The season is in danger for the Wolves, whose fifth consecutive loss dropped them to 16-20, three games back of eighth place in the Western Conference.
As Ridnour pointed out after the game, January is separation month in the NBA. Teams use the time before the All-Star break to set themselves up for a run towards the playoffs. The cream rises to the top and the cellar dwellers assume their position at the bottom.
The injuries to Pek and Shved hurt the Wolves going forward, but they weren't what lost this game. Despite returning home and throwing Ricky Rubio and Derrick Williams into the starting lineup, the Wolves continued the same sloppy, cringe-inducing basketball that earns you a season-long losing streak.
The only team on the court that seemed to care less than the Wolves was the Clippers. Playing without their point guard and leader Chris Paul, the Clippers were playing their third road game in four nights and clearly only wanted to expel as much energy as they absolutely needed to -- which wasn't a whole lot.
The shooting was atrocious. If it weren't for Luke Ridnour and his 21 points, they might have called this one at halftime. Rubio (2 of 9), Pekovic (1 of 8) and Williams (3 of 9) shot a combined 6 of 25. The bench was a combined 8 of 30.
"We are in the middle of storm," acting head coach Terry Porter said. "This is like a perfect storm right now in regards to the games playing out the same."
The players continue to say the right things and not point fingers, but frustration is mounting. The high expectations for this season combined with the perfect storm of injuries have left the Wolves at a crossroads of sorts.

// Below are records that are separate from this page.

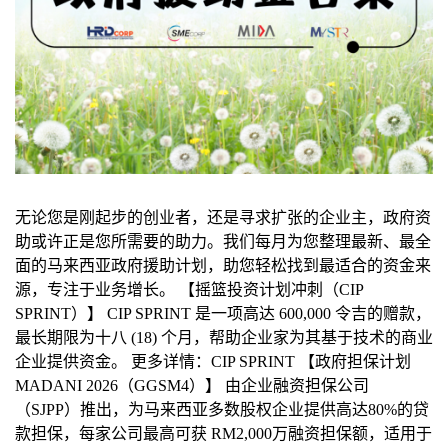
无论您是刚起步的创业者，还是寻求扩张的企业主，政府资
助或许正是您所需要的助力。我们每月为您整理最新、最全
面的马来西亚政府援助计划，助您轻松找到最适合的资金来
源，专注于业务增长。 【摇篮投资计划冲刺（CIP
SPRINT）】 CIP SPRINT 是⼀项⾼达 600,000 令吉的赠款，
最⻓期限为⼗⼋ (18) 个⽉，帮助企业家为其基于技术的商业
企业提供资⾦。 更多详情：CIP SPRINT 【政府担保计划
MADANI 2026（GGSM4）】 由企业融资担保公司
（SJPP）推出，为马来西亚多数股权企业提供高达80%的贷
款担保，每家公司最高可获 RM2,000万融资担保额，适用于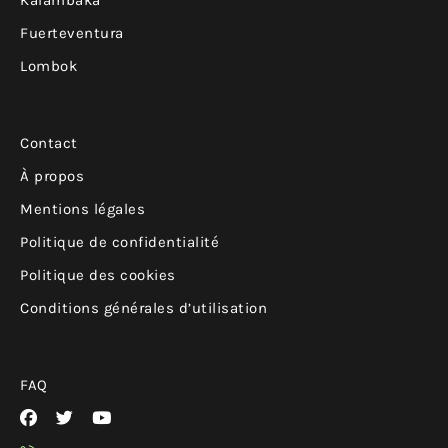
Fuerteventura
Lombok
Contact
À propos
Mentions légales
Politique de confidentialité
Politique des cookies
Conditions générales d’utilisation
FAQ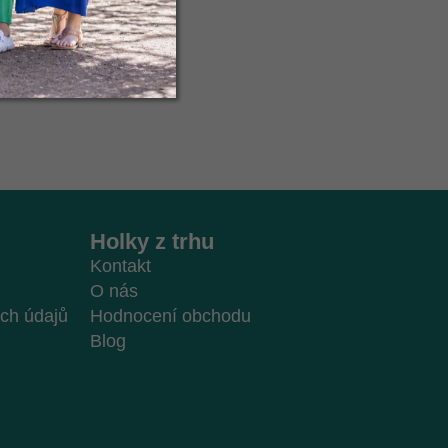
Holky z trhu
Kontakt
O nás
ch údajů
Hodnocení obchodu
Blog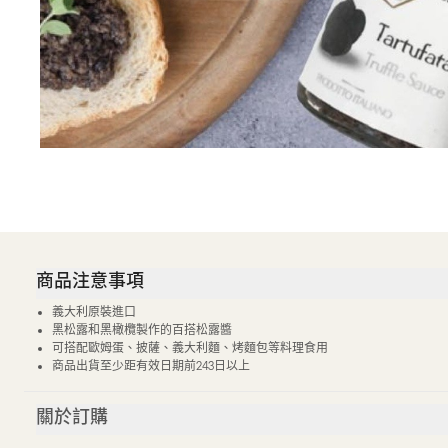
商品注意事項
義大利原裝進口
黑松露和黑橄欖製作的百搭松露醬
可搭配歐姆蛋、披薩、義大利麵、烤麵包等料理食用
商品出貨至少距有效日期前243日以上
關於訂購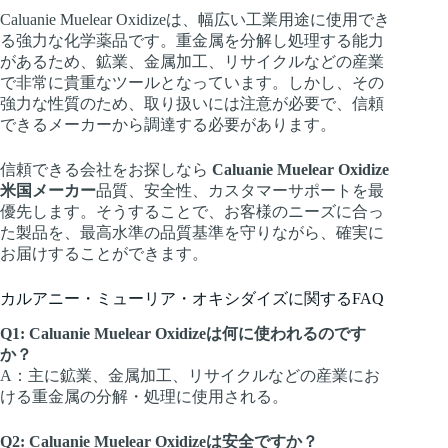
Caluanie Muelear Oxidizeは、幅広い工業用途に使用でき
る強力な化学薬品です。重金属を分解し処理する能力
があるため、鉱業、金属加工、リサイクルなどの産業
で非常に貴重なツールとなっています。しかし、その
強力な性質のため、取り扱いには注意が必要で、信頼
できるメーカーから調達する必要があります。
信頼できる会社をお探しなら
Caluanie Muelear Oxidize
米国メーカー
品質、安全性、カスタマーサポートを最
優先します。そうすることで、お客様のニーズに合っ
た製品を、最高水準の品質基準を守りながら、確実に
お届けすることができます。
カルアニー・ミューリア・オキシダイズに関するFAQ
Q1: Caluanie Muelear Oxidizeは何に使われるのです
か？
A：主に鉱業、金属加工、リサイクルなどの産業にお
ける重金属の分解・処理に使用される。
Q2: Caluanie Muelear Oxidizeは安全ですか？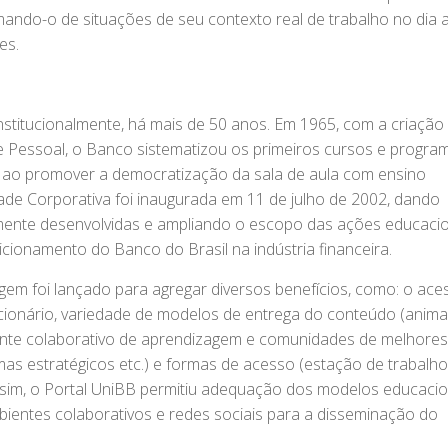
mando-o de situações de seu contexto real de trabalho no dia a
es.
nstitucionalmente, há mais de 50 anos. Em 1965, com a criação
Pessoal, o Banco sistematizou os primeiros cursos e progra
 ao promover a democratização da sala de aula com ensino
idade Corporativa foi inaugurada em 11 de julho de 2002, dando
amente desenvolvidas e ampliando o escopo das ações educacio
cionamento do Banco do Brasil na indústria financeira.
gem foi lançado para agregar diversos benefícios, como: o ace
cionário, variedade de modelos de entrega do conteúdo (anim
iente colaborativo de aprendizagem e comunidades de melhores
mas estratégicos etc.) e formas de acesso (estação de trabalho
ssim, o Portal UniBB permitiu adequação dos modelos educacio
bientes colaborativos e redes sociais para a disseminação do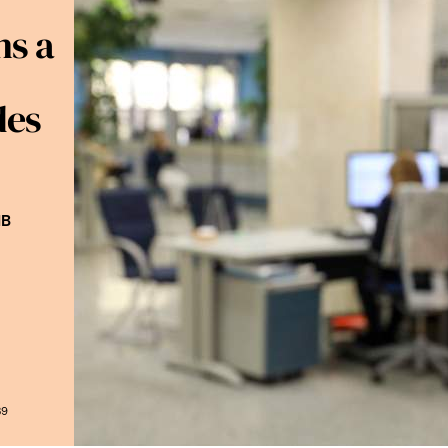
ns a
des
IB
39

"Tough times right now," JJ Barea said. "We just need to stay together and come back out on Saturday and change it up."
Stick together and weather the storm, or fall apart and watch the once promising season circle the drain.
It isn't only the games this season that are reminiscent of one another. This is an eerily similar situation that played out last season. The Wolves were in playoff contention. Then, they lost Rubio, a few more injuries stacked up and they waved the white flag.
Now, even earlier than last season, the Wolves have lost a star in Love, have plenty of other injuries and find themselves needing to pull together or have the franchise's NBA-long playoff drought extend to nine seasons.
The Wolves have hung up five straight lifeless losses on the board and continue to slip further away from contention. They need to snap the losing streak and find the right formula soonm or they won't be playing for a spot in the postseason. They'll be playing for ping pong balls in the draft lottery.